Especialistas cuidaram de adaptar as brincadeiras promovidas no acampamento para que os participantes pudessem se lembrar e entender as regras dos jogos “Eles se sentiram acolhidos, mas sem laboratório, sem o lado terapêutico que geralmente os acompanha”, relata Simone. Ela tem a experiência de inclusão em todas as temporadas, mas nunca de maneira tão específica como dessa vez. “Foram dias de detox”, afirma. Guilherme, que é médico e pai, comenta que o filho “fez amizades, participou de brincadeiras competitivas e cooperativas em times e está feliz, com planos para o reencontro dos novos amigos pois, desta vez, não se sentiu o patinho feio entre os cisnes”.
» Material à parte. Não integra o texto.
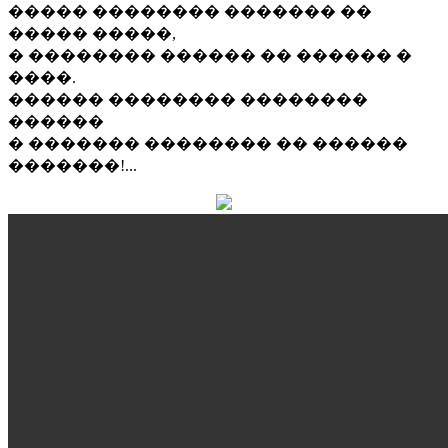
����� �������� ������� ��
����� �����,
� �������� ������ �� ������ �
����.
������ �������� ��������
������
� ������� �������� �� ������
�������!...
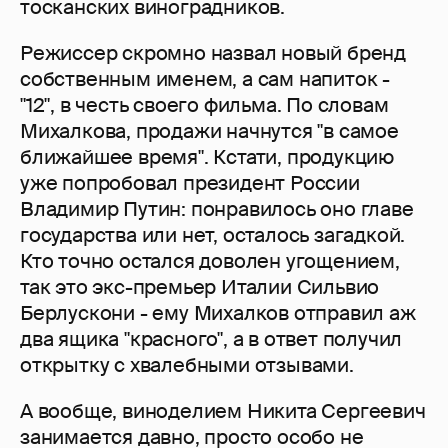
тосканских виноградников.
Режиссер скромно назвал новый бренд
собственным именем, а сам напиток -
"12", в честь своего фильма. По словам
Михалкова, продажи начнутся "в самое
ближайшее время". Кстати, продукцию
уже попробовал президент России
Владимир Путин: понравилось оно главе
государства или нет, осталось загадкой.
Кто точно остался доволен угощением,
так это экс-премьер Италии Сильвио
Берлускони - ему Михалков отправил аж
два ящика "красного", а в ответ получил
открытку с хвалебными отзывами.
А вообще, виноделием Никита Сергеевич
занимается давно, просто особо не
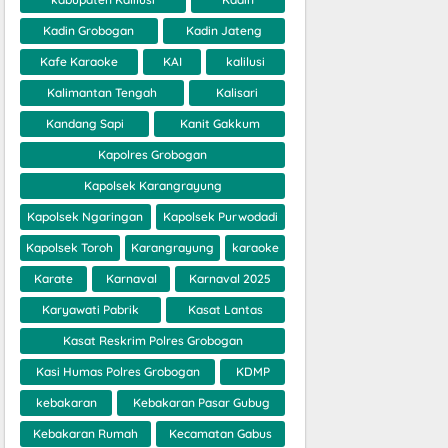
Kadin Grobogan
Kadin Jateng
Kafe Karaoke
KAI
kalilusi
Kalimantan Tengah
Kalisari
Kandang Sapi
Kanit Gakkum
Kapolres Grobogan
Kapolsek Karangrayung
Kapolsek Ngaringan
Kapolsek Purwodadi
Kapolsek Toroh
Karangrayung
karaoke
Karate
Karnaval
Karnaval 2025
Karyawati Pabrik
Kasat Lantas
Kasat Reskrim Polres Grobogan
Kasi Humas Polres Grobogan
KDMP
kebakaran
Kebakaran Pasar Gubug
Kebakaran Rumah
Kecamatan Gabus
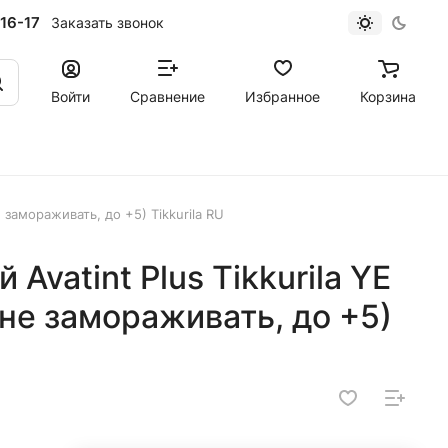
16-17
Заказать звонок
Войти
Сравнение
Избранное
Корзина
е замораживать, до +5) Tikkurila RU
Avatint Plus Tikkurila YE
 (не замораживать, до +5)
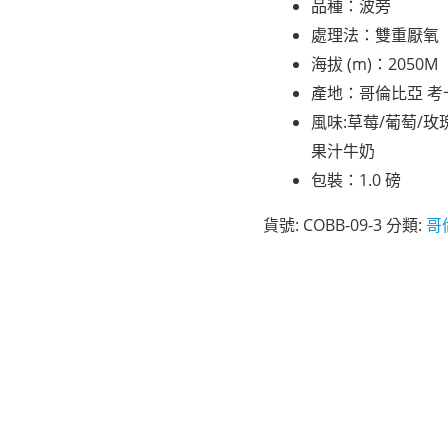
品種：波旁
處理法：雙重厭氧
海拔 (m)：2050M
產地：哥倫比亞 考
風味:草莓/葡萄/玫
果汁牛奶
包裝：1.0 磅
貨號:
COBB-09-3
分類:
哥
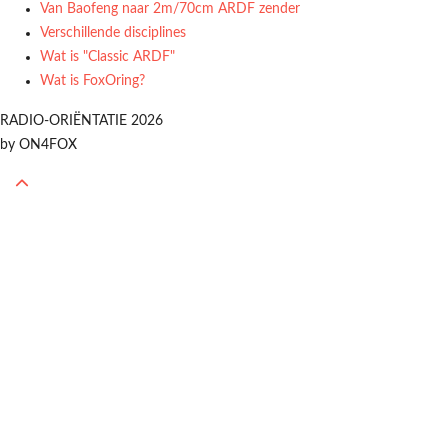
Van Baofeng naar 2m/70cm ARDF zender
Verschillende disciplines
Wat is "Classic ARDF"
Wat is FoxOring?
RADIO-ORIËNTATIE 2026
by ON4FOX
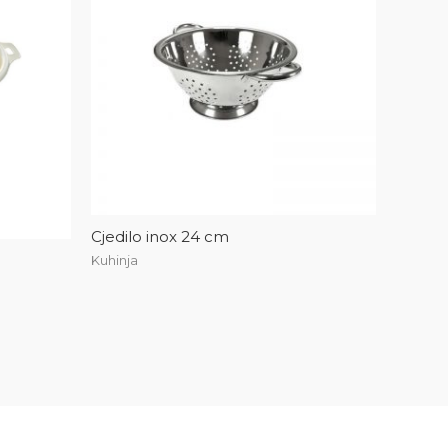
Cjedilo inox 24 cm
Kuhinja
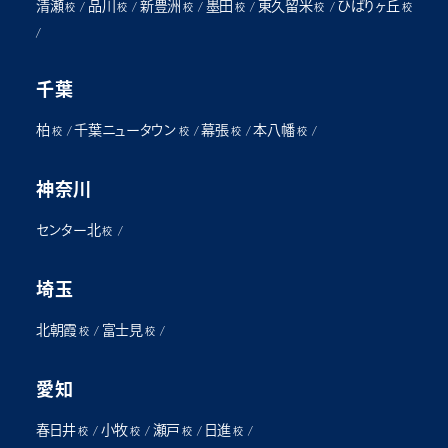
清瀬
品川
新豊洲
墨田
東久留米
ひばりヶ丘
/
/
/
/
/
校
校
校
校
校
校
/
千葉
柏
千葉ニュータウン
幕張
本八幡
/
/
/
/
校
校
校
校
神奈川
センター北
/
校
埼玉
北朝霞
富士見
/
/
校
校
愛知
春日井
小牧
瀬戸
日進
/
/
/
/
校
校
校
校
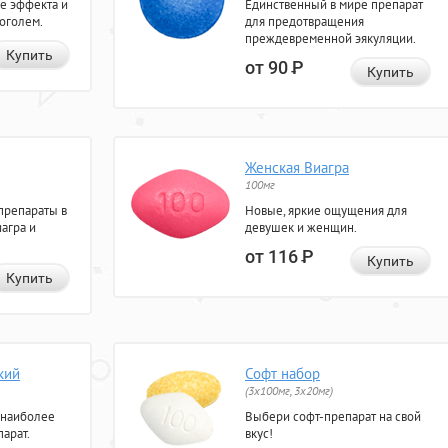
е эффекта и
Единственный в мире препарат
коголем.
для предотвращения
преждевременной эякуляции.
Купить
от 90
Р
Купить
Женская Виагра
100мг
препараты в
Новые, яркие ощущения для
агра и
девушек и женщин.
от 116
Р
Купить
Купить
кий
Софт набор
(3x100мг, 3x20мг)
 наиболее
Выбери софт-препарат на свой
арат.
вкус!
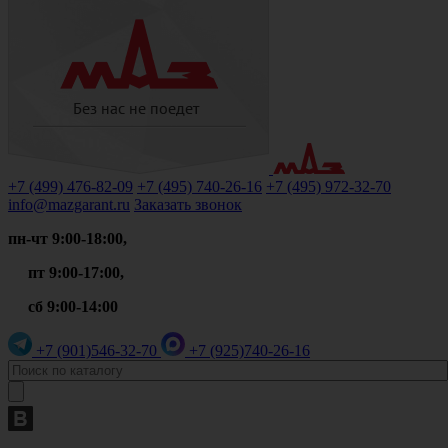
+7 (499)
476-82-09
+7 (495)
740-26-16
+7 (495)
972-32-70
info@mazgarant.ru
Заказать звонок
пн-чт 9:00-18:00,
пт 9:00-17:00,
сб 9:00-14:00
+7 (901)
546-32-70
+7 (925)
740-26-16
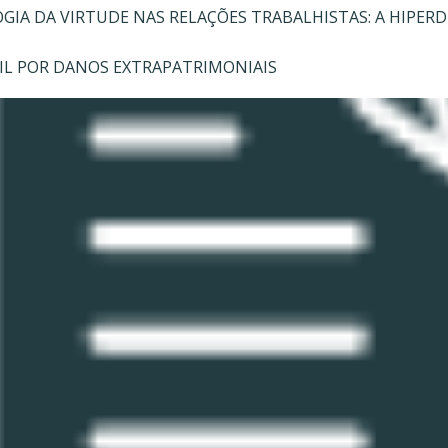
GIA DA VIRTUDE NAS RELAÇÕES TRABALHISTAS: A HIPER
VIL POR DANOS EXTRAPATRIMONIAIS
Isolamento e acomodação são comuns

A psicomotricista e doutora em Educação e Saúde na Infância, Fátima Gonçalves, explica que o transtorno do Déficit de Atenção/Hiperatividade pode se manifestar em questões da atenção e da concentração, com hiperatividade ou inibição motora. Relata que, “nos últimos anos, a detecção e diagnóstico precoces têm por um lado facilitado a ascensão dessas crianças à intervenção em tempo oportuno, mas por outro, tem favorecido um enquadramento patológico, que acaba por criar, para elas, um ambiente pouco inclusivo e acolhedor”.

Ela conta que, além das questões do desempenho escolar, é bastante frequente a queixa dos pais em relação à socialização. “Muitas vezes, por fazerem uma leitura diferente das situações cotidianas, as crianças acabam por se perceber diferentes e, ainda, pouco capacitadas a realizar brincadeiras e atividades comuns na infância, resultando em isolamento”. Por isso, ressalta Fátima, “um acampamento voltado a esse público permitiu colocar as crianças em experiências de jogo, brincadeiras e propostas compartilhadas, para descobrirem sua potência e capacidade de se integrar em qualquer situação”.

Um sonho coletivo

O sítio Recanto Alegre era usado pela família de Simone Pereira como local de lazer aos finais de semana. Paulistana, ela fez o magistério na cidade de Amparo e voltou a São Paulo para cursar Pedagogia e, em um dos estágios de formação, atuou na primeira escola bilingue da capital paulista. “Fui criada junto à natureza e quando comecei a dar aula, senti necessidade de conviver com crianças fora do ambiente escolar, trabalhando o lado lúdico. Elas tinham um nível econômico alto, mas não conseguiam admirar o simples da vida”, observou. Por isso, em 1991, sugeriu ao pai transformar o sítio em um acampamento onde as crianças pudessem ter esse convívio e experenciar o que não têm no seu ambiente cotidiano.

A experiência funcionou e ela assumiu seu lado empreendedor, investindo na infraestrutura e em pessoas capacitadas para atuar de maneira lúdica e individualizada, passando a atender grupos escolares, sempre com inclusão de crianças com autismo, TDA/H, síndrome de Down, dependentes digitais e outros. “Afinal, quem é normal?”, questiona. Simone foi diagnosticada tardiamente com Déficit de Atenção e descobriu que “não é possível viver somente com os limites, é preciso ver o lado positivo de cada indivíduo, oferecer informações e abrir espaço para que ele possa, por si mesmo, criar novas habilidades, fazer tentativas, aprender a se organizar, ter independência e fazer tudo isso de maneira lúdica”.